The Kikuyu who settled in the Rift Valley had in many cases been driven from their land by white colonial settlers. They do not have a homeland to go back to as the pro-ODM Kalenjin militia demand.

On its part, the Kenyan government appears to have turned to the Mungiki, an illegal secret society that exacts tolls from minibus taxis and levies protection money in urban slums. The BBC has alleged that senior government figures met with leaders of the Mungiki at an official presidential residence. The BBC claims that sources inside the Mungiki have said that it was a renegade group that met with the government. Eyewitnesses maintain Mungiki were involved in attacking non-Kikuyus with machetes. A policeman told the BBC that police on duty at roadblocks were told to allow certain minibuses through, although they were filled with young men who appeared to be armed.

A Kenyan government spokesman has declared that these allegations are “preposterous.” Only last year, there was a police crackdown on Mungiki operations. But Kenyan human rights groups and church sources are convinced that Mungiki members were operating alongside the police in some areas.

Politicians have turned to the Mungiki in the past. President Arap Moi and Uhuru Kenyatta appealed to it the 2002 elections, and the ODM turned to it during its 2005 campaign for a constitutional referendum.
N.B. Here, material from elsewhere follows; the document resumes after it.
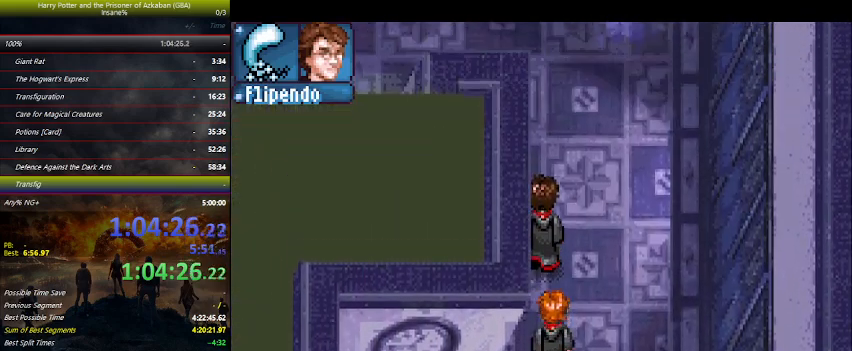
Gameplay with keyboard and mouse; each line is a JSON object with the keys held at the frame after it. "events" lists presses ("down") and releases ("up") of "a", "ctrl", "d", "down", "e", "escape", "f", "f1", "f4", "left", "q", "r", "return", "right", "s", "shift", "space", "tab", "up", "w" and "z" between this image and that frame as [ms after this image, input, new state], when the widget could be followed in between. No other keys are recorded. Mouse buttons are not recorded. Not read: mouse_move.
{"keys": ["up"], "events": []}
As long as the question of social inequality is not addressed, there will be the basis for political violence in Kenya. And the power-sharing agreement offers no prospect of reducing the disparity between rich and poor or providing jobs for the unemployed.

For the politicians, the power-sharing agreement is just that—an agreement to share power and the privileges that go with it, at least for the time being. Odinga spoke about social inequality in his election rhetoric and demanded change, but the main change he is concerned with is securing wealth for himself and his supporters.

The ruling elite of all parties are incapable of resolving the problems inherent in the legacy of colonialism. The fact that they have had to turn in the present crisis to foreign powers demonstrates that Kenya remains a semi-colonial country, whose independence has always had a very limited character.

Bush may not have been able to personally visit Kenya as he had originally intended to do, but, at a time when US power in Africa is being seriously challenged by China, Kenya has found itself being drawn even more tightly into the US orbit. The US is determined to maintain its hold on this country, which is strategically vital to its interests in East Africa and beyond.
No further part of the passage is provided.